Gleichzeitig ist die Geschichte des Schuldenmanagements eine Kette
von Fehlschlägen. Zieht man nach fast zwei Jahrzehnten
Schuldenkrise Bilanz, so muss man feststellen: Es wurden jahrelang
- und es werden noch immer - gigantische Summen an
Schuldendienstzahlungen geleistet, die Zwangslage der
Entwicklungsländer wurde genutzt, ihnen über die
Strukturanpassungsprogramme eine neoliberale Ordnungspolitik
aufzuzwingen. Die Transformationen im Zuge der Schuldenkrise
verursachten hohe soziale Kosten, die vor allem die sozial
Schwachen treffen.
Die Macht transnationaler Konzerne
In Kombination mit den technologischen Umbrüchen hat die
Liberalisierung der Finanzmärkte auch starke Impulse für
die Globalisierung der Wertschöpfung freigesetzt. Damit sind
die ökonomischen Spielräume, Macht und Einfluss
transnationaler Konzerne beträchtlich gewachsen. Heute sind
von den global 100 größten ökonomischen Akteuren 51
Transnationale Unternehmen. Die Unternehmen orientieren sich
natürlich am Shareholder Value und nicht an
entwick-lungspolitischen Zielen. Angesichts dessen haben
Entwicklungsländer kaum Chancen, entwicklungspolitische
Interessen durchzusetzen. Wenn sie überhaupt noch
Investitionen erhalten wollen, zwingt sie der globale
Standortwettbewerb zu allen möglichen Zugeständnissen -
Bereitstellung von Infrastruktur, unbeschränkter
Profittransfer, Einrichtung von Freihandelszonen,
Steuererleichterungen.
Gleichzeitig führt die Öffnung für die
ausländischen Wettbewerber dazu, dass einheimische Unternehmen
niederkonkurriert werden.
Offene Finanzmärkte und Internationalisierung der
Produktion haben Rückwirkungen auf den internationalen Handel.

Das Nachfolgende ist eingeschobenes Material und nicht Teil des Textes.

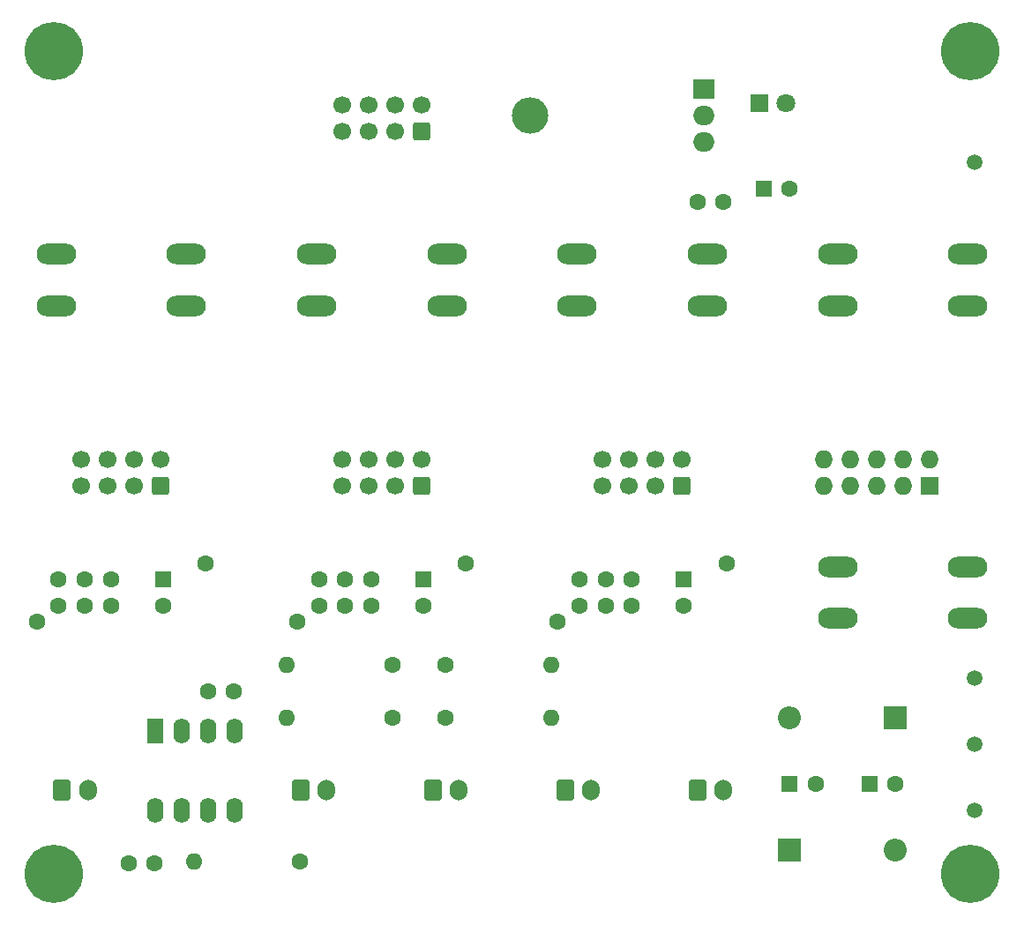
<source format=gbs>
%TF.GenerationSoftware,KiCad,Pcbnew,7.0.0-da2b9df05c~165~ubuntu22.04.1*%
%TF.CreationDate,2023-02-23T21:53:42-05:00*%
%TF.ProjectId,dso138,64736f31-3338-42e6-9b69-6361645f7063,rev?*%
%TF.SameCoordinates,Original*%
%TF.FileFunction,Soldermask,Bot*%
%TF.FilePolarity,Negative*%
%FSLAX46Y46*%
G04 Gerber Fmt 4.6, Leading zero omitted, Abs format (unit mm)*
G04 Created by KiCad (PCBNEW 7.0.0-da2b9df05c~165~ubuntu22.04.1) date 2023-02-23 21:53:42*
%MOMM*%
%LPD*%
G01*
G04 APERTURE LIST*
G04 Aperture macros list*
%AMRoundRect*
0 Rectangle with rounded corners*
0 $1 Rounding radius*
0 $2 $3 $4 $5 $6 $7 $8 $9 X,Y pos of 4 corners*
0 Add a 4 corners polygon primitive as box body*
4,1,4,$2,$3,$4,$5,$6,$7,$8,$9,$2,$3,0*
0 Add four circle primitives for the rounded corners*
1,1,$1+$1,$2,$3*
1,1,$1+$1,$4,$5*
1,1,$1+$1,$6,$7*
1,1,$1+$1,$8,$9*
0 Add four rect primitives between the rounded corners*
20,1,$1+$1,$2,$3,$4,$5,0*
20,1,$1+$1,$4,$5,$6,$7,0*
20,1,$1+$1,$6,$7,$8,$9,0*
20,1,$1+$1,$8,$9,$2,$3,0*%
G04 Aperture macros list end*
%ADD10C,5.600000*%
%ADD11C,1.500000*%
%ADD12O,3.810000X2.006600*%
%ADD13R,1.800000X1.800000*%
%ADD14C,1.800000*%
%ADD15C,1.600000*%
%ADD16R,1.600000X1.600000*%
%ADD17RoundRect,0.250000X0.600000X-0.600000X0.600000X0.600000X-0.600000X0.600000X-0.600000X-0.600000X0*%
%ADD18C,1.700000*%
%ADD19RoundRect,0.250000X-0.600000X-0.750000X0.600000X-0.750000X0.600000X0.750000X-0.600000X0.750000X0*%
%ADD20O,1.700000X2.000000*%
%ADD21O,3.500000X3.500000*%
%ADD22R,2.000000X1.905000*%
%ADD23O,2.000000X1.905000*%
%ADD24R,2.200000X2.200000*%
%ADD25O,2.200000X2.200000*%
%ADD26O,1.600000X1.600000*%
%ADD27R,1.600000X2.400000*%
%ADD28O,1.600000X2.400000*%
%ADD29R,1.727200X1.727200*%
%ADD30O,1.727200X1.727200*%
G04 APERTURE END LIST*
D10*
%TO.C,H4*%
X144000000Y-162000000D03*
%TD*%
%TO.C,H2*%
X144000000Y-83000000D03*
%TD*%
D11*
%TO.C,TP3*%
X144450000Y-155880000D03*
%TD*%
D12*
%TO.C,SW5*%
X106251599Y-102510799D03*
X118748399Y-102510799D03*
X106251599Y-107489199D03*
X118748399Y-107489199D03*
%TD*%
%TO.C,SW4*%
X56251599Y-102510799D03*
X68748399Y-102510799D03*
X56251599Y-107489199D03*
X68748399Y-107489199D03*
%TD*%
D13*
%TO.C,D3*%
X123743999Y-87999999D03*
D14*
X126284000Y-88000000D03*
%TD*%
D11*
%TO.C,TP4*%
X144450000Y-93650000D03*
%TD*%
D12*
%TO.C,SW6*%
X81251599Y-102510799D03*
X93748399Y-102510799D03*
X81251599Y-107489199D03*
X93748399Y-107489199D03*
%TD*%
D10*
%TO.C,H3*%
X56000000Y-162000000D03*
%TD*%
D15*
%TO.C,SW2*%
X95587800Y-132205400D03*
X79387800Y-137805400D03*
D16*
X91487799Y-133755399D03*
D15*
X86487800Y-133755400D03*
X83987800Y-133755400D03*
X81487800Y-133755400D03*
X91487800Y-136255400D03*
X86487800Y-136255400D03*
X83987800Y-136255400D03*
X81487800Y-136255400D03*
%TD*%
D11*
%TO.C,TP1*%
X144450000Y-143180000D03*
%TD*%
D15*
%TO.C,SW3*%
X120587800Y-132205400D03*
X104387800Y-137805400D03*
D16*
X116487799Y-133755399D03*
D15*
X111487800Y-133755400D03*
X108987800Y-133755400D03*
X106487800Y-133755400D03*
X116487800Y-136255400D03*
X111487800Y-136255400D03*
X108987800Y-136255400D03*
X106487800Y-136255400D03*
%TD*%
D10*
%TO.C,H1*%
X56000000Y-83000000D03*
%TD*%
D12*
%TO.C,SW7*%
X131251599Y-102510799D03*
X143748399Y-102510799D03*
X131251599Y-107489199D03*
X143748399Y-107489199D03*
%TD*%
D15*
%TO.C,SW1*%
X70587800Y-132205400D03*
X54387800Y-137805400D03*
D16*
X66487799Y-133755399D03*
D15*
X61487800Y-133755400D03*
X58987800Y-133755400D03*
X56487800Y-133755400D03*
X66487800Y-136255400D03*
X61487800Y-136255400D03*
X58987800Y-136255400D03*
X56487800Y-136255400D03*
%TD*%
D11*
%TO.C,TP2*%
X144450000Y-149530000D03*
%TD*%
D12*
%TO.C,SW8*%
X131251599Y-132510799D03*
X143748399Y-132510799D03*
X131251599Y-137489199D03*
X143748399Y-137489199D03*
%TD*%
D17*
%TO.C,J13*%
X91310000Y-90752500D03*
D18*
X91310000Y-88212500D03*
X88770000Y-90752500D03*
X88770000Y-88212500D03*
X86230000Y-90752500D03*
X86230000Y-88212500D03*
X83690000Y-90752500D03*
X83690000Y-88212500D03*
%TD*%
D19*
%TO.C,J7*%
X79720000Y-153975000D03*
D20*
X82219999Y-153974999D03*
%TD*%
D21*
%TO.C,U2*%
X101754999Y-89204999D03*
D22*
X118414999Y-86664999D03*
D23*
X118414999Y-89204999D03*
X118414999Y-91744999D03*
%TD*%
D24*
%TO.C,D2*%
X136829999Y-146989999D03*
D25*
X126669999Y-146989999D03*
%TD*%
D16*
%TO.C,C1*%
X134329999Y-153339999D03*
D15*
X136830000Y-153340000D03*
%TD*%
D19*
%TO.C,J6*%
X56820000Y-153975000D03*
D20*
X59319999Y-153974999D03*
%TD*%
D17*
%TO.C,J11*%
X91310000Y-124752500D03*
D18*
X91310000Y-122212500D03*
X88770000Y-124752500D03*
X88770000Y-122212500D03*
X86230000Y-124752500D03*
X86230000Y-122212500D03*
X83690000Y-124752500D03*
X83690000Y-122212500D03*
%TD*%
D17*
%TO.C,J12*%
X116310000Y-124752500D03*
D18*
X116310000Y-122212500D03*
X113770000Y-124752500D03*
X113770000Y-122212500D03*
X111230000Y-124752500D03*
X111230000Y-122212500D03*
X108690000Y-124752500D03*
X108690000Y-122212500D03*
%TD*%
D16*
%TO.C,C2*%
X126669999Y-153339999D03*
D15*
X129170000Y-153340000D03*
%TD*%
D19*
%TO.C,J8*%
X92420000Y-153975000D03*
D20*
X94919999Y-153974999D03*
%TD*%
D15*
%TO.C,R2*%
X88570000Y-141910000D03*
D26*
X78409999Y-141909999D03*
%TD*%
D15*
%TO.C,R5*%
X93650000Y-146990000D03*
D26*
X103809999Y-146989999D03*
%TD*%
D15*
%TO.C,R3*%
X88570000Y-146990000D03*
D26*
X78409999Y-146989999D03*
%TD*%
D24*
%TO.C,D1*%
X126669999Y-159689999D03*
D25*
X136829999Y-159689999D03*
%TD*%
D27*
%TO.C,U1*%
X65719999Y-148269999D03*
D28*
X68259999Y-148269999D03*
X70799999Y-148269999D03*
X73339999Y-148269999D03*
X73339999Y-155889999D03*
X70799999Y-155889999D03*
X68259999Y-155889999D03*
X65719999Y-155889999D03*
%TD*%
D16*
%TO.C,C5*%
X124169999Y-96189999D03*
D15*
X126670000Y-96190000D03*
%TD*%
%TO.C,C4*%
X70830000Y-144460000D03*
X73330000Y-144460000D03*
%TD*%
%TO.C,R4*%
X79680000Y-160833000D03*
D26*
X69519999Y-160832999D03*
%TD*%
D17*
%TO.C,J10*%
X66310000Y-124752500D03*
D18*
X66310000Y-122212500D03*
X63770000Y-124752500D03*
X63770000Y-122212500D03*
X61230000Y-124752500D03*
X61230000Y-122212500D03*
X58690000Y-124752500D03*
X58690000Y-122212500D03*
%TD*%
D29*
%TO.C,J20*%
X140079999Y-124769999D03*
D30*
X140079999Y-122229999D03*
X137539999Y-124769999D03*
X137539999Y-122229999D03*
X134999999Y-124769999D03*
X134999999Y-122229999D03*
X132459999Y-124769999D03*
X132459999Y-122229999D03*
X129919999Y-124769999D03*
X129919999Y-122229999D03*
%TD*%
D15*
%TO.C,C6*%
X120320000Y-97460000D03*
X117820000Y-97460000D03*
%TD*%
D19*
%TO.C,J14*%
X105120000Y-153975000D03*
D20*
X107619999Y-153974999D03*
%TD*%
D19*
%TO.C,J9*%
X117820000Y-153975000D03*
D20*
X120319999Y-153974999D03*
%TD*%
D15*
%TO.C,C3*%
X65710000Y-160960000D03*
X63210000Y-160960000D03*
%TD*%
%TO.C,R1*%
X93650000Y-141910000D03*
D26*
X103809999Y-141909999D03*
%TD*%
M02*

</source>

Der Welthandel hat daher in den 90er- Jahren einen besonders
starken Wachstumsschub erlebt. Für die meisten
Entwicklungsländer hat die Liberalisierung jedoch nicht die
erhofften Ergebnisse gebracht. Untersuchungen kommen immer wieder
zu dem Schluss, dass der Wechsel zu einem offeneren
Außenhandelsregime die Situation gerade der ärmsten
Bevölkerungsgruppen sogar verschlechtert, zum Beispiel wenn
durch Zollsenkungen die Staatseinnahmen sinken, was wiederum zu
Kürzungen bei Bildung, Sozialem oder
Nahrungsmittelsubventionen führt.
So wie der Manchesterkapitalismus des 19. Jahrhunderts
gezähmt und zivilisiert wurde - wenn auch nur durch
langwierige soziale und politische Augeindersetzungen - so kann die
Globalisierung, die zu einem neuen, globalen Manchesterkapitalismus
mutiert ist, gezähmt und zivilisiert werden. Eine andere
Globalisierung ist möglich. Konkrete Vorschläge
dafür liegen auf dem Tisch.
Gerechtigkeit Solidarität und Schutz der Umwelt
könnten leichter als je zuvor globalisiert werden. Noch nie in
der Menschheitsgeschichte hat es so viel Reichtum, Wissen und
technologische Möglichkeiten gegeben wie heute. Sie
müssen auf intelligente Weise eingesetzt und gerecht verteilt
werden. Dann ist genug für alle da.
Peter Wahl ist Mitarbeiter der NGO Weltwirtschaft, Ökologie
& Entwicklung - WEED mit Sitz in Bonn und Berlin und Mitglied
im Koordinierungskreis von Attac Deutschland.